Aktuell wird über wichtige Details der Cybersecurity abgestimmt. Falls es zu einem konkreten Angriffsszenario kommt, will man zum Gegenschlag vorbereitet sein. Interne Dokumente sollen bereits belegen, wie dies in der Praxis ablaufen könnte.

Dazu sollen lau aktuellen Informationen die Server zerstört werden, über die die Angriffe laufen. Während die Bundesregierung dieses Verfahren als „aktive Cyberabwehr“ betitelt, sprechen andere Stimmen von Hackbacks.

Die Bundesregierung konzipiert einen vierstufigen Abwehr-Plan

Im vierstufigen Plan den die Bundesregierung zu konkreten Abwehr von Cyberangriffen ausarbeitet, ist beschrieben, welche Abwehrmechanismen in der Praxis greifen sollen. In den beiden ersten Schritten sollen Datenverkehre unter Umständen blockiert oder umgeleitet werden. Dann sind entweder die Telekommunikationsanbieter oder aber die zuständigen Polizeibehörden zur aktiven Ausführung verpflichtet. Diese Maßnahmen greifen, ohne dass auf fremde Server oder Computer Einfluss genommen werden muss. Das bedeutet auch, dass die Systeme der Angreifer selbst unberührt bleiben.

Der dritte Schritt besagt jedoch, dass die betroffenen Behörden auch in fremde Netzwerke einschreiten dürfen. Es könne hierbei auch notwendig sein, Daten zu manipulieren oder gar zu löschen. Im Jahr 2015 gab es einen Hackerangriff auf den Bundestag, nach dem zuständige Mitarbeiter des Bundesamtes für Verfassungsschutz ein größeres Datenpaket ausfindig machen konnten. Dieses befand sich offensichtlich auf einem Server in Osteuropa – die Daten zu löschen wäre jedoch illegal gewesen.

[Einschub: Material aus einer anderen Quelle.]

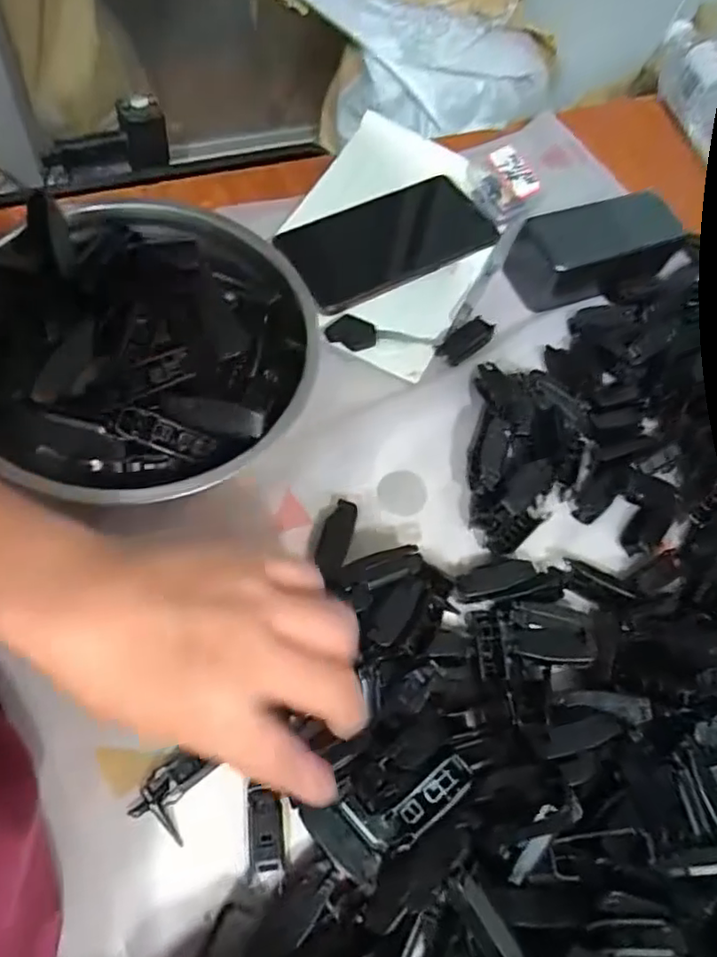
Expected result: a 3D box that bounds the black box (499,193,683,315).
[{"bbox_3d":[0.181,-0.173,0.479,0.124,0.052,0.060,-11,69,-13],"label":"black box"}]

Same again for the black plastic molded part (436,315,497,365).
[{"bbox_3d":[0.076,-0.097,0.443,0.044,0.007,0.022,-36,74,-24],"label":"black plastic molded part"}]

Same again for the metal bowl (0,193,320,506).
[{"bbox_3d":[-0.127,-0.072,0.363,0.197,0.069,0.191,4,63,-8],"label":"metal bowl"}]

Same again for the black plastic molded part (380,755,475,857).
[{"bbox_3d":[0.033,0.153,0.296,0.048,0.009,0.018,-45,71,-3],"label":"black plastic molded part"}]

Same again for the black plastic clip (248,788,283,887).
[{"bbox_3d":[-0.044,0.171,0.297,0.015,0.007,0.042,-4,80,-4],"label":"black plastic clip"}]

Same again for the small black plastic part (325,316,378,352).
[{"bbox_3d":[-0.004,-0.102,0.436,0.034,0.005,0.026,21,62,1],"label":"small black plastic part"}]

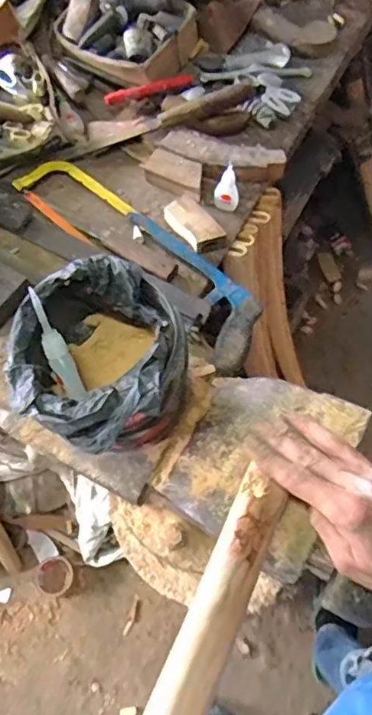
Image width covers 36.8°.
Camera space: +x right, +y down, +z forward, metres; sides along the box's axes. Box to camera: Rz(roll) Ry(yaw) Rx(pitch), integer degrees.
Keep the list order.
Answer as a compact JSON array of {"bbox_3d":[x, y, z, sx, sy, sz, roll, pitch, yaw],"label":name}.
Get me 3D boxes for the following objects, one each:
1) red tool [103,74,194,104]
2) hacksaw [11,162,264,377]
[{"bbox_3d":[-0.057,-0.424,0.882,0.144,0.017,0.017,-16,70,-8],"label":"red tool"},{"bbox_3d":[-0.070,-0.151,0.770,0.433,0.034,0.115,40,72,16],"label":"hacksaw"}]

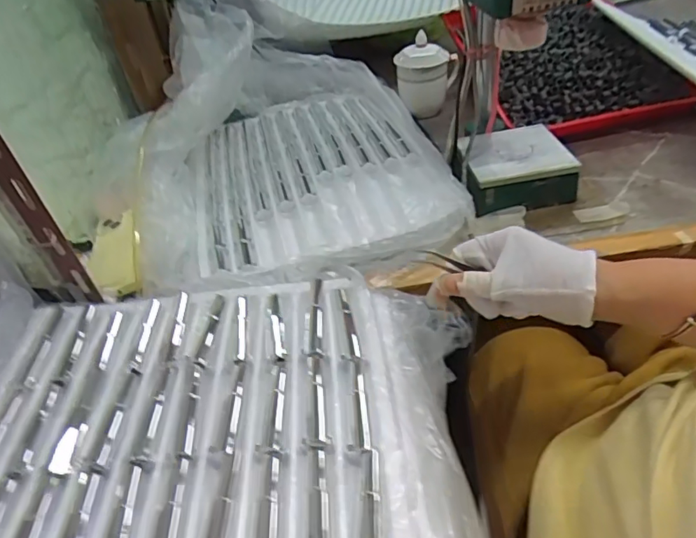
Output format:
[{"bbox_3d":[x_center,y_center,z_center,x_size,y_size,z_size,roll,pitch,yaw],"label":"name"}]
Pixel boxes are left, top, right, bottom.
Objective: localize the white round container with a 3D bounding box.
[{"bbox_3d":[0.129,-0.320,0.854,0.095,0.115,0.087,0,41,12],"label":"white round container"}]

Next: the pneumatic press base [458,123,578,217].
[{"bbox_3d":[0.208,-0.132,0.660,0.129,0.047,0.126,-12,40,-2],"label":"pneumatic press base"}]

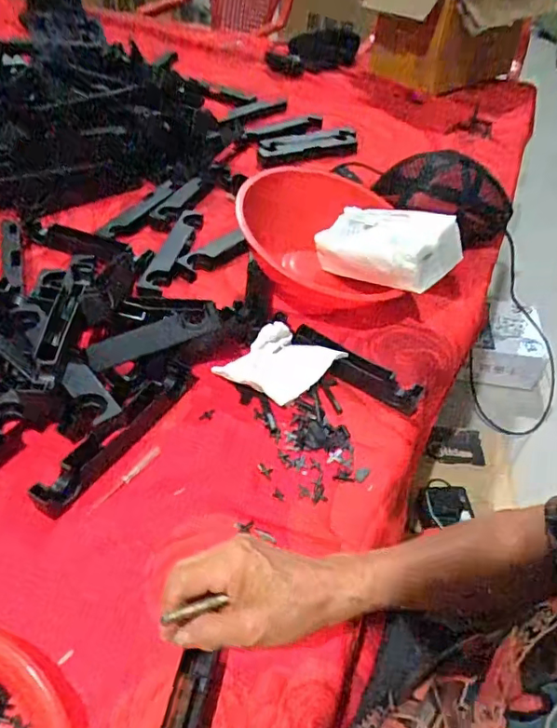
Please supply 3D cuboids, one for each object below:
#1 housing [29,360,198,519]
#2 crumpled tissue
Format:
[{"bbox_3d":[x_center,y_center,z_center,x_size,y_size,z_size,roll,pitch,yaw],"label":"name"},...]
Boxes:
[{"bbox_3d":[-0.154,0.065,0.521,0.027,0.031,0.197,26,48,19],"label":"housing"},{"bbox_3d":[0.002,0.001,0.586,0.123,0.046,0.077,-25,52,-28],"label":"crumpled tissue"}]

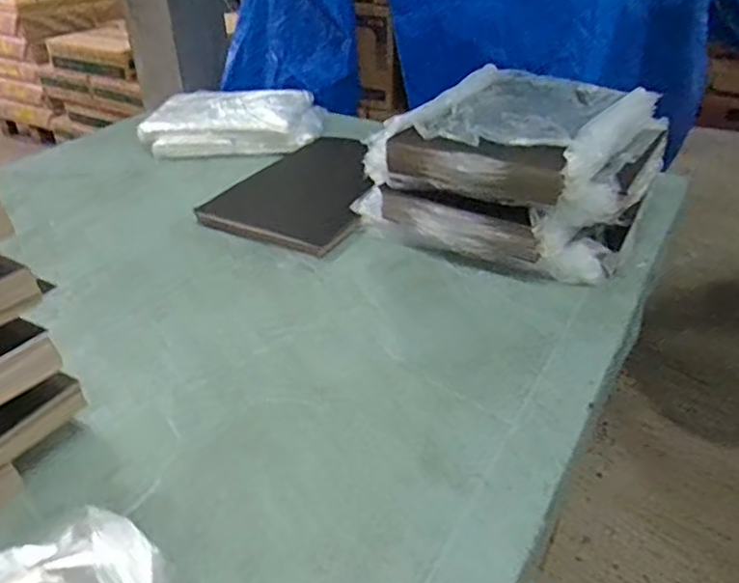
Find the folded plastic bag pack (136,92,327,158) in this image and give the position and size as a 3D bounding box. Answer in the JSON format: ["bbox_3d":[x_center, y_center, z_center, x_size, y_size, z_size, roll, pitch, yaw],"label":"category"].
[{"bbox_3d":[-0.280,-0.349,1.308,0.355,0.065,0.215,6,35,10],"label":"folded plastic bag pack"}]

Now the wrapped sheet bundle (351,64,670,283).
[{"bbox_3d":[0.219,-0.191,0.945,0.371,0.183,0.331,22,41,28],"label":"wrapped sheet bundle"}]

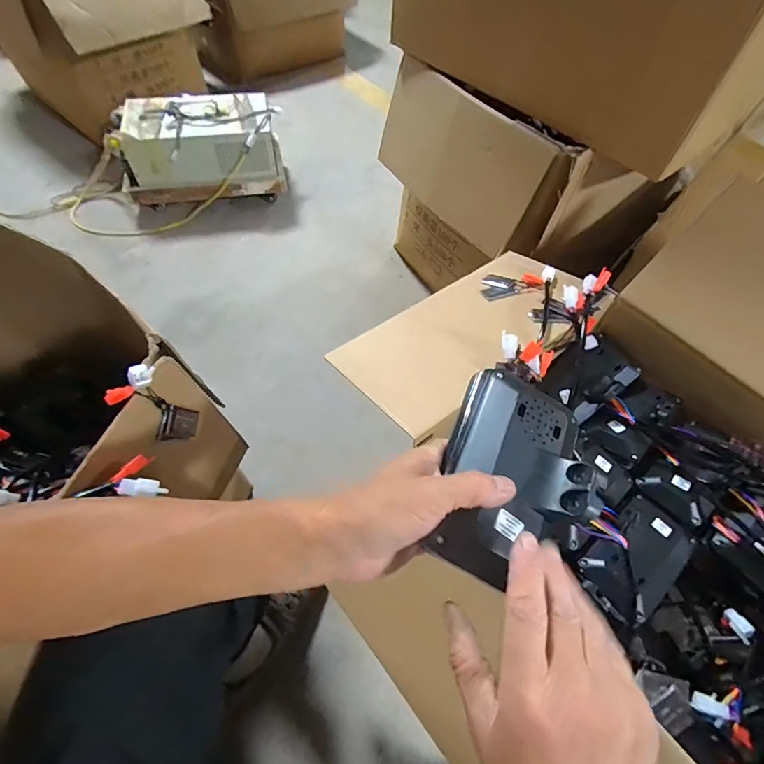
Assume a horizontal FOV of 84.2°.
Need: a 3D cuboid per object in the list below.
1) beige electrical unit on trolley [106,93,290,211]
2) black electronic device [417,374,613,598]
[{"bbox_3d":[-0.554,-0.714,1.297,0.480,0.206,0.251,-11,59,-11],"label":"beige electrical unit on trolley"},{"bbox_3d":[0.102,0.065,0.310,0.104,0.029,0.154,19,58,8],"label":"black electronic device"}]

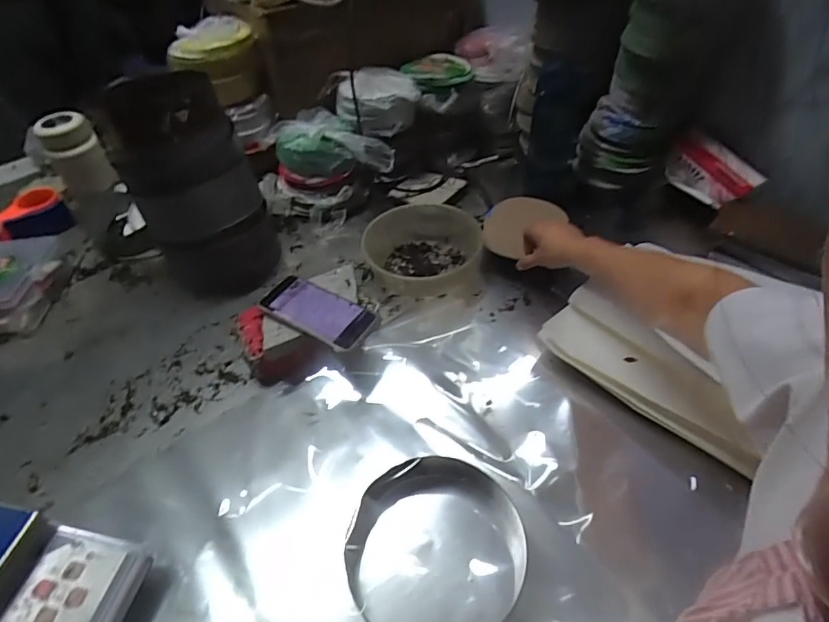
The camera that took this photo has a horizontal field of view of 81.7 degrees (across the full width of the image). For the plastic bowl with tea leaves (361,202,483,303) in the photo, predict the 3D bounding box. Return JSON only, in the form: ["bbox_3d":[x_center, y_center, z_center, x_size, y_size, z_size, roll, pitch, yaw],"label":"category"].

Die vierte Stufe des Plans beschreibt sogenannte „Maßnahmen, um auf die Funktionsfähigkeit des zum Angriff genutzten IT-Systems einzuwirken“. In der Praxis könnten das Schritte sein, die das betreffende System herunterfahren.

Zunächst ist eine einvernehmliche Bewertung nötig

In den Plan werden die Schritte zur Cyberabwehr als Computer Network Intervention CNI) bezeichnet. Doch bevor der Plan mit all seinen vier Schritten in die Praxis umgesetzt werden kann, wird eine Bewertung der Bedrohungslage erforderlich. Auch dafür soll es einen konkreten Prozess geben. Im Cyber-AZ (Cyber-Abwehrzentrum) wird sich bereits mit aktuellen Hacker-Angriffen auseinandergesetzt. Unter den aktiven Behörden sind der Bundesnachrichtendienst (BND), das Bundesamt für Verfassungsschutz und das Bundesamt für Sicherheit in der Informationstechnik (BSI). Hier soll auch eine Entscheidung darüber getroffen werden, ob es sich um einen sogenannten „erheblichen Cyber-Angriff aus dem Ausland“ handelt. Dieser würde den Einsatz des Vier-Stufen-Plans legitimieren. Allerdings muss dies einvernehmlich von einem Gremium, in dem Kanzleramt, Auswärtiges Amt, Justiz-, Verteidigungs- und Innenministerium vertreten sind, bejaht werden.

Welchen Einfluss hat das auf die Gesetzeslage?

Offensichtlich wird für das Inkrafttreten der aktiven Cyberabwehr eine Änderung des Grundgesetzes notwendig. Auch das Dokument selbst soll diverse Grundrechte benennen, die durch den Plan betroffen sein würden.  Darunter fällt beispielsweise das Grundrecht auf Intimsphäre, das Fernmeldegeheimnis und das Recht auf die Unverletzlichkeit der Wohnung. Dies führte an einigen Stellen zu offener Kritik gegenüber dem Vorhaben. Derzeit wird jedoch regierungsintern darüber abgestimmt.

Wir von SECBIZ würden dieses Vorhaben befürworten. Kommt es zu einem cyberkriminellen Angriff einer gewissen Größenordnung kann das schnell Auswirkungen auf die zivile Bevölkerung haben. An dieser Stelle werden unter Umständen auch drastische Maßnahmen nötig, die dem Schutz der Allgemeinheit untergeordnet sein sollten. In physischen Auseinandersetzungen ist ein solches Vorgehen längst tägliche Praxis.